Cisco ASA Public Servers

Pavel Pokorny · ‎06-16-2011

Hi folks,

I have question about purpose of this one feature:

http://www.cisco.com/en/US/docs/security/asa/asa83/asdm63/configuration_guide/public_servers.html

What is the difference between, this page and following:

I make static NAT, and then on outside interface inbound ACL I allow requested ports.

If this one, is some kind of summary, I wonder why there is only something.

In my case I have about 20 static NATs with allowed ports and this page show slightly half of them (yes all, of them have at least one port exposed to the world).

So, please give me some reasonable explanation.

Thank you very much

Pavel

Jennifer Halim · ‎06-16-2011

The purpose of the "Public Servers" feature is:

- A single point of configuration to configure: static NAT, access-list, and applying it to the correct interface.

You do not have to separately configure static NAT, then the firewall rules for any inbound traffic like previously.

It's introduced to provide the firewall admin a convenient way of configuring inbound access which before needs to be configured separately.

Hope that helps.

Pavel Pokorny · ‎06-17-2011

Hu,

All right, I was guessing about this purpose.

But there is second part of my question:

- why is there only part of configuration?

Remember, I have never configured anything through this menu, so it must be some kind of import.

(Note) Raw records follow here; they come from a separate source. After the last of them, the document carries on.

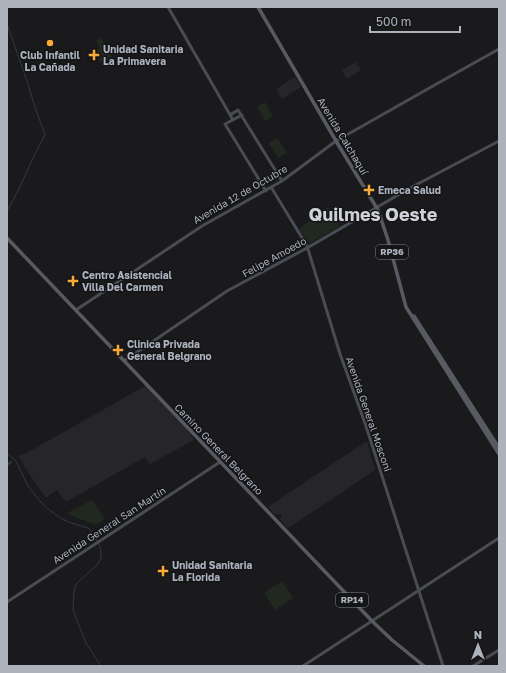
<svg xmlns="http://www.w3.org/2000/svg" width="506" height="673" font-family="'Golos Text',sans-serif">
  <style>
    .built { fill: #26262a }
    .green { fill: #202820 }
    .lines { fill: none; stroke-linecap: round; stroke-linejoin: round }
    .stream { stroke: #2f3b42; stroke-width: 1 }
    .canal { stroke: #2f3b42; stroke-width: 2 }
    .secondary { stroke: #494c52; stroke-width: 3 }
    .primary { stroke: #575a61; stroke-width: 3.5 }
    .poi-dot { fill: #f9a936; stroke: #151518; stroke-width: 1.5 }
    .labels { text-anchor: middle; stroke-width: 3; stroke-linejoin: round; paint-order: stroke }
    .shield { fill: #151518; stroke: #7f848c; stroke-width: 1 }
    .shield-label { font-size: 9px; font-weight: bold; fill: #acb3bd }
    .poi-label { font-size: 10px; font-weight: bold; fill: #acb3bd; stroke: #151518; text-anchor: start }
    .street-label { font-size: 10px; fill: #acb3bd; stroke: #151518 }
    .town-label { font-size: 18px; font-weight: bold; fill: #ced1d8; stroke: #151518 }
  </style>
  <rect width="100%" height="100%" fill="#1a1a1d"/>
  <path class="built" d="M356,62L361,70L347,79L342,70Z
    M295,77L301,87L282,99L276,89Z
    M146,384L184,424L194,440L150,464L145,457L66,502L57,490L46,498L31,477L18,456L22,454L23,455L145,386Z
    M367,441L375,470L328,502L288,528L280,520L282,516L280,514L275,515L268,507Z"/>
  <path class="green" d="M101,38L112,57L101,63L95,51L100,48L96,41Z
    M265,102L273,116L265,121L257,107Z
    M277,138L287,153L278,158L269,143Z
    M328,207L340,226L309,244L299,229Z
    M92,500L105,519L96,525L72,516L67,513Z
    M282,581L293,598L275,610L264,593Z"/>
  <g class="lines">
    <path class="stream" d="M7,24L28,84L35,107L45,135L34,156L18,191L7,211
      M7,453L16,461L28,486L39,500L48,509L62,519L71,523L88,528L91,531L97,541
      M99,544L101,551V558L97,565L76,584L74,592L73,608L74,613L86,643L99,663L100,666"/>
    <path class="canal" d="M7,465L11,462"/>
    <path class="secondary" d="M168,7L233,120
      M230,115L238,110L282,181
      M242,115L225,124L266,191
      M271,187L307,246L340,354L365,423L443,666
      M76,310L202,226L282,181L336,141L440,82L499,49
      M124,361L227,291L307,248L410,188L499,141
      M7,602L220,462
      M303,666L499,538
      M473,666L499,650"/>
    <path class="primary" d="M258,7L336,141L378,210L388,240L406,307L499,454
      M7,238L372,621L392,640L424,666
      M414,316L499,448"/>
  </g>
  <g class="poi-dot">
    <circle cx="50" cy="43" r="4"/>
    <path d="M92 49h4v4h4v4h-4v4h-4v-4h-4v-4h4z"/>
    <path d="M367 184h4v4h4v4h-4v4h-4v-4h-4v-4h4z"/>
    <path d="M71 275h4v4h4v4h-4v4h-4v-4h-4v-4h4z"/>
    <path d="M116 344h4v4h4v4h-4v4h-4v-4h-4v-4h4z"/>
    <path d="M161 565h4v4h4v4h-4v4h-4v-4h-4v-4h4z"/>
  </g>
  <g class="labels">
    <g class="shield">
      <rect x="376" y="245" width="32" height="14" rx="3"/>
      <rect x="336" y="593" width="32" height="14" rx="3"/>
    </g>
    <g class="shield-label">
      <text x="392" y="255">RP36</text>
      <text x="352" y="603">RP14</text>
    </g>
    <g class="poi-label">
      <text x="103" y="53">Unidad Sanitaria<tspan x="103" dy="12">La Primavera</tspan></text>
      <text x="50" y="59" text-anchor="middle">Club Infantil<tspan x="50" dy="12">La Cañada</tspan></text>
      <text x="378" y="194">Emeca Salud</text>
      <text x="82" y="279">Centro Asistencial<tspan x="82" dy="12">Villa Del Carmen</tspan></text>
      <text x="127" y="348">Clinica Privada<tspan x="127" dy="12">General Belgrano</tspan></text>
      <text x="172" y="569">Unidad Sanitaria<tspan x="172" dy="12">La Florida</tspan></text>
    </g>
    <g class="street-label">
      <text transform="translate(343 136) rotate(59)" y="4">Avenida Calchaquí</text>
      <text transform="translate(240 194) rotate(-30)" y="4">Avenida 12 de Octubre</text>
      <text transform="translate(274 257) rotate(-29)" y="4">Felipe Amoedo</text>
      <text transform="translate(369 414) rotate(71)" y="4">Avenida General Mosconi</text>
      <text transform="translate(219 449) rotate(46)" y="4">Camino General Belgrano</text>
      <text transform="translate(109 525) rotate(-33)" y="4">Avenida General San Martín</text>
    </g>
    <g class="town-label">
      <text x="373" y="221">Quilmes Oeste</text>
    </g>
  </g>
  <rect width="506" height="673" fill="none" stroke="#acb3bd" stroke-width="16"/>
  <g transform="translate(478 645)" stroke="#151518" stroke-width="3" paint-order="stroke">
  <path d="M0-3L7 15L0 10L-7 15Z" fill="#acb3bd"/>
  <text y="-6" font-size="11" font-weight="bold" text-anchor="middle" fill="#acb3bd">N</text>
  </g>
  <path d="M370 26v6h90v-6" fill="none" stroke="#acb3bd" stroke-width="2"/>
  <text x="376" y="26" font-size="12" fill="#acb3bd" stroke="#151518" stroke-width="3" paint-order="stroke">500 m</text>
</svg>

But import which is useless :-((.

Regards

Jennifer Halim · ‎06-17-2011

Yeah, I agree with you (the import is kind of useless if you have configured it the other way round).

It is more useful for admin who is not used to the old method and configuring the access via the "Public Servers" way.

Pavel Pokorny · ‎06-17-2011

What makes mi confused, is that there is something.

I have never configured anything that way.

So, where it goes from?

And why there are all pieces of config?

:-(((

Pavel Pokorny · ‎06-17-2011

And why there are not all pieces of config?